#### Tasks:
1 > Using the movie schedule, answer:
(a) Who narrates Brats: Our Journey Home?
(b) On what date is The Draft shown?
(c) How many calendar years does the schedule say the United States did not wage any wars?
2 > Reproduce word for word the part of the movie schedule that opens with the words containing "U.S. military BRATS" and closes with "Mary Edwards Wertsch.".

2020 Movies at MacArthur Schedule

Tuesday, January 21, 6:30 p.m.-8:30 p.m. - Brats: Our Journey Home

U.S. military BRATS share intimate memories about their unique childhoods - growing up on military bases around the world, then struggling to fit into an American lifestyle with which they have little in common. Narrated and featuring songs by Kris Kristofferson. Interviews include the late General Norman Schwarzkopf and military brat author Mary Edwards Wertsch.

 

Tuesday, February 18 , 6:30 p.m.-8:30 p.m. - The Draft

Since the first shots fired in the American Revolution, the United States has been a nation at war. Only 21 calendar years have elapsed in which the United States did not wage any wars, making armed conflict the trend that has shaped the nation's ideas, institutions and people. Throughout history, when the president waged war, and needed a big army, he turned to the draft. But the draft has always stirred controversy, exposing fault lines of race, class and culture, in society. Tracking this turbulent history up to the present, The Draft explores the unintended consequences — for soldiers and citizens — of eliminating mandatory service.

#### Information shown:
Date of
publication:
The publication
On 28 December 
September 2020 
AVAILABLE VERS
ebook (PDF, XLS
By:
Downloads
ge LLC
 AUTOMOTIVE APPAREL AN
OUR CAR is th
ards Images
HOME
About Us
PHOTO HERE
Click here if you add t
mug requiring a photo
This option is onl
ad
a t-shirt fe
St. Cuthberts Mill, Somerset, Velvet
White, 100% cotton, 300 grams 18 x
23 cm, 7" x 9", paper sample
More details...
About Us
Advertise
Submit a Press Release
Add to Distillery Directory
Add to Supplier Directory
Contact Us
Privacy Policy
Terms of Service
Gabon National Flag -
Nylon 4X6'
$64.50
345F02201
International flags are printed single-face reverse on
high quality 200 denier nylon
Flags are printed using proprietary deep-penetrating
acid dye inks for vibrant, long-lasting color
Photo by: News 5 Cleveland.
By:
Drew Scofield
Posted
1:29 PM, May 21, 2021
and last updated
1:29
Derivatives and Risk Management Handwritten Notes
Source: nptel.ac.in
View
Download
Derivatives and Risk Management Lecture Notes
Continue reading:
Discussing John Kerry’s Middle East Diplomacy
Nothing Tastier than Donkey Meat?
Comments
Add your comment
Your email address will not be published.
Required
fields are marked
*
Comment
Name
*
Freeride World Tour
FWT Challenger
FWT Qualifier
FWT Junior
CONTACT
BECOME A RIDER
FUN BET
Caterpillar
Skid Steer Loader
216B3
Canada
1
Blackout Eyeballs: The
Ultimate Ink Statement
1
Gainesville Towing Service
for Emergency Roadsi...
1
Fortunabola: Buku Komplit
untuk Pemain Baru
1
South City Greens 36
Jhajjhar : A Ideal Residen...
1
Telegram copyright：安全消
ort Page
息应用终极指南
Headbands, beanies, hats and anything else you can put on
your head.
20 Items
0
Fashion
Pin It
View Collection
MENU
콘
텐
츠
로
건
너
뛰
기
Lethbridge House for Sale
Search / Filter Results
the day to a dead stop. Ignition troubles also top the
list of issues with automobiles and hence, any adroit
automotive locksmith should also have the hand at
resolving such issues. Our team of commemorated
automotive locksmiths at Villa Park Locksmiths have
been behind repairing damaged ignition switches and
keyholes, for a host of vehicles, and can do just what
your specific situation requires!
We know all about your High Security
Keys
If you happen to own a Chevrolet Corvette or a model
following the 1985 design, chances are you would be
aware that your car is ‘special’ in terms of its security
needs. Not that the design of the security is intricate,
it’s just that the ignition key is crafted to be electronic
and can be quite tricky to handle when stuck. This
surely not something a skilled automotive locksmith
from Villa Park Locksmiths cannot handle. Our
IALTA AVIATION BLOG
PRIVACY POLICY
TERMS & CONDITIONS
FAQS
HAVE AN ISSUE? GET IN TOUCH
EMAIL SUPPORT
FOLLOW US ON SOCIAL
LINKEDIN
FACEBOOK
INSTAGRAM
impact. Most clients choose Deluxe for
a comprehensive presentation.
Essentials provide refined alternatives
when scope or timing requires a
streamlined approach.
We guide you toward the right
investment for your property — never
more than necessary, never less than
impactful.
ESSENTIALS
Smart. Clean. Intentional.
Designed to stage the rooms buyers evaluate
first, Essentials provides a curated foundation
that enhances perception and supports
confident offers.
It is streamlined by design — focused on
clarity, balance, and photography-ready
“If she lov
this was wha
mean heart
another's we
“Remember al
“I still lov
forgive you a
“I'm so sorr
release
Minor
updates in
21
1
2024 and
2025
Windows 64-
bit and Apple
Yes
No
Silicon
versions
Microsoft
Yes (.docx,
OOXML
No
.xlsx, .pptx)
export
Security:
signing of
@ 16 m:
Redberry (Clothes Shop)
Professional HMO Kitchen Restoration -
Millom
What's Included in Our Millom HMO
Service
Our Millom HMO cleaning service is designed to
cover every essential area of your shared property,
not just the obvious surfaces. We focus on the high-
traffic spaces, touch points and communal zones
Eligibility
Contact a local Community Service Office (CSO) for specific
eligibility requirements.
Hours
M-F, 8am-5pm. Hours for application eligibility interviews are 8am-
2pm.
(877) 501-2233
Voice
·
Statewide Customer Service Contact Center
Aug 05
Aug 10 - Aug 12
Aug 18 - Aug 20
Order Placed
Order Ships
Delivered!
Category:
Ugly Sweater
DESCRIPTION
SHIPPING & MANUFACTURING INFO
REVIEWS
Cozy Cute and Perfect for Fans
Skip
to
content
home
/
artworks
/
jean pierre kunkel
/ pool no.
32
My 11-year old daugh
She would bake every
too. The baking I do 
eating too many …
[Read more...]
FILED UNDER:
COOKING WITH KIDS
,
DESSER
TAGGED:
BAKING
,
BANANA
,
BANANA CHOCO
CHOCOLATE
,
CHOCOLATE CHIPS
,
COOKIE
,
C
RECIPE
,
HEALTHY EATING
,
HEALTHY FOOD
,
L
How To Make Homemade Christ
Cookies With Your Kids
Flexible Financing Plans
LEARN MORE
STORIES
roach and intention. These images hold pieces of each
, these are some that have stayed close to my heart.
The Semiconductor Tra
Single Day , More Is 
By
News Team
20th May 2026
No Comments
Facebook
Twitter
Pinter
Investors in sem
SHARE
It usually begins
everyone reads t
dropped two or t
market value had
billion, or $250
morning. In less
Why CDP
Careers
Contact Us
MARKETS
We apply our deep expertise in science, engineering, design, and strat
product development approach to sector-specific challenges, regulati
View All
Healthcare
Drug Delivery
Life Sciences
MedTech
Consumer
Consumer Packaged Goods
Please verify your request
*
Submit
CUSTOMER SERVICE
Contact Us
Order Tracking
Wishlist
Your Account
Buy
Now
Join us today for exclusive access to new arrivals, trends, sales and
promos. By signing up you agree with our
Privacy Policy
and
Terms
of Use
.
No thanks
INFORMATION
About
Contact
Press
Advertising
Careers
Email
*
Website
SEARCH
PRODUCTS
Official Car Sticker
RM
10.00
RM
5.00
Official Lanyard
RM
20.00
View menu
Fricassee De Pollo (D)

#### Replies:
1 >
(a) Kris Kristofferson
(b) Tuesday, February 18
(c) 21

2 >
U.S. military BRATS share intimate memories about their unique childhoods - growing up on military bases around the world, then struggling to fit into an American lifestyle with which they have little in common. Narrated and featuring songs by Kris Kristofferson. Interviews include the late General Norman Schwarzkopf and military brat author Mary Edwards Wertsch.